Recently, Orca Security released our Shift Left Security dashboard, command-line interface Orca CLI, and initial support for container images and IaC templates. Below, I want to present a deeper dive on the Orca Cloud Security Platform’s support for IaC templates.

Managing IaC Policies Within the Shift Left Dashboard

With the Shift Left Dashboard, users can navigate to the Policies tab to view all of their policies covering both container images and IaC templates. Next, users can either create a new policy or manage the built-in policy that is provided as the Orca Platform default.

Orca Platform IaC policy UI

Expanding the IaC policy or creating a new policy allows users to easily view, enable, or customize over 1000 security controls governing their cloud infrastructure. These unified policies also map directly to the Orca Platform’s alert prioritization engine.

Scanning IaC Templates

Orca provides the ability to easily embed IaC scans in any SCM or CI workflow. Furthermore, by leveraging our command line interface, developers can also scan for issues locally to surface results before committing their code.

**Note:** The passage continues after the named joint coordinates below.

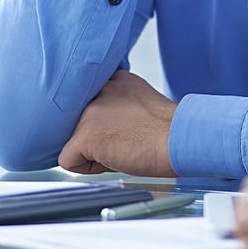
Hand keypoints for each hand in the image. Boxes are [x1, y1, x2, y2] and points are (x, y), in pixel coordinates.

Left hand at [58, 70, 176, 175]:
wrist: (178, 139)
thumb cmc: (167, 131)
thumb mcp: (141, 104)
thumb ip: (119, 105)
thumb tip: (104, 125)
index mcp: (116, 80)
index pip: (90, 104)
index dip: (102, 124)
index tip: (117, 130)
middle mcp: (101, 90)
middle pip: (79, 123)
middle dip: (97, 138)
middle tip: (125, 141)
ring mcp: (92, 110)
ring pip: (74, 141)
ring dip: (94, 152)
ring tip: (123, 149)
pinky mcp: (87, 134)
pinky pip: (68, 160)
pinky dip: (88, 168)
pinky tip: (115, 158)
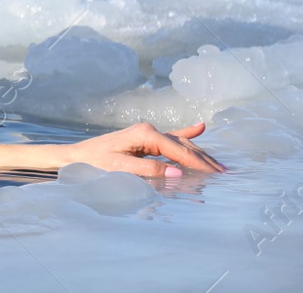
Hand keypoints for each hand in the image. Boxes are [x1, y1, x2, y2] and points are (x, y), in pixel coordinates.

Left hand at [62, 120, 226, 176]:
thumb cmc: (96, 162)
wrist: (77, 156)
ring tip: (220, 166)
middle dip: (205, 160)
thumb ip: (150, 169)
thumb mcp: (121, 168)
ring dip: (200, 154)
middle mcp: (149, 130)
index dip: (198, 164)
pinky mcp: (146, 138)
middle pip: (184, 145)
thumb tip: (177, 171)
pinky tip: (200, 126)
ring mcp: (148, 132)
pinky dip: (187, 133)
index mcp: (145, 134)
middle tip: (226, 174)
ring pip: (181, 142)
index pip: (178, 150)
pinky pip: (172, 137)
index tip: (216, 175)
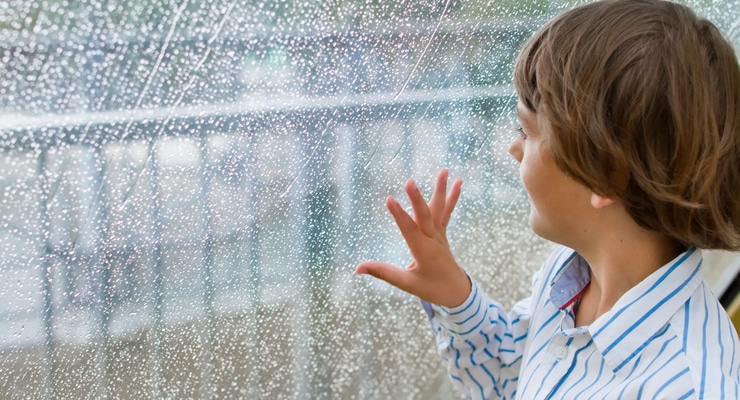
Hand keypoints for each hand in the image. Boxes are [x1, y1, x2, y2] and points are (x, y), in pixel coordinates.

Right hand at [355, 169, 470, 307]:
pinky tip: (458, 181)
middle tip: (410, 181)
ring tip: (444, 170)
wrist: (456, 291)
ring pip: (439, 209)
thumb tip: (357, 268)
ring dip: (441, 189)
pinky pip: (447, 212)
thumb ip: (383, 273)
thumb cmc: (431, 288)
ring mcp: (440, 234)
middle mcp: (433, 240)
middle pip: (424, 216)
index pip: (409, 230)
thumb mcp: (406, 283)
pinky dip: (452, 197)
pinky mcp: (442, 232)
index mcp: (423, 252)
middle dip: (417, 199)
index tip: (389, 199)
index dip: (399, 215)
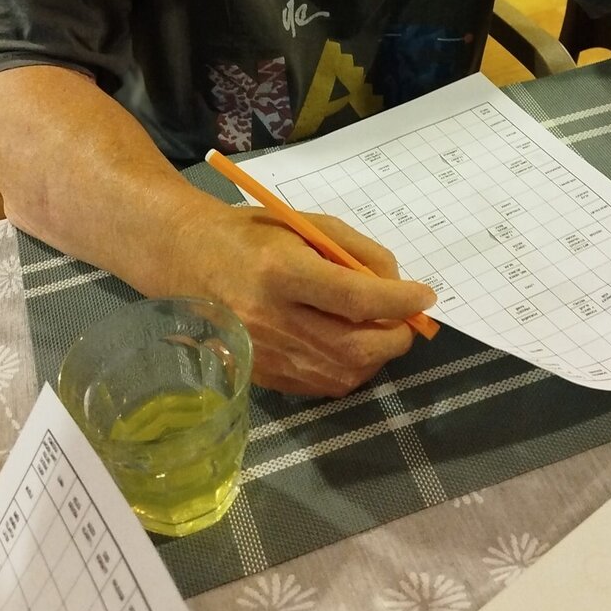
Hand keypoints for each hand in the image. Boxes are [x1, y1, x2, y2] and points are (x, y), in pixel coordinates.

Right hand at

In the first example below, Orca provides the scan of a HashiCorp Terraform template within the terminal to show that master key rotation is disabled. Importantly, the description of the findings and results are clearly indicated.

Orca CLI scan results for Terraform template

Additionally, Orca is able to provide the same results as part of CI tooling, as shown in the screenshot below. Here, we can see the scan results for the same Terraform template surfaced as part of a GitHub pull request.

IaC scan results within a pull request

With these two examples, you can see how the Orca Platform integrates security controls for IaC templates, just like we do for container images.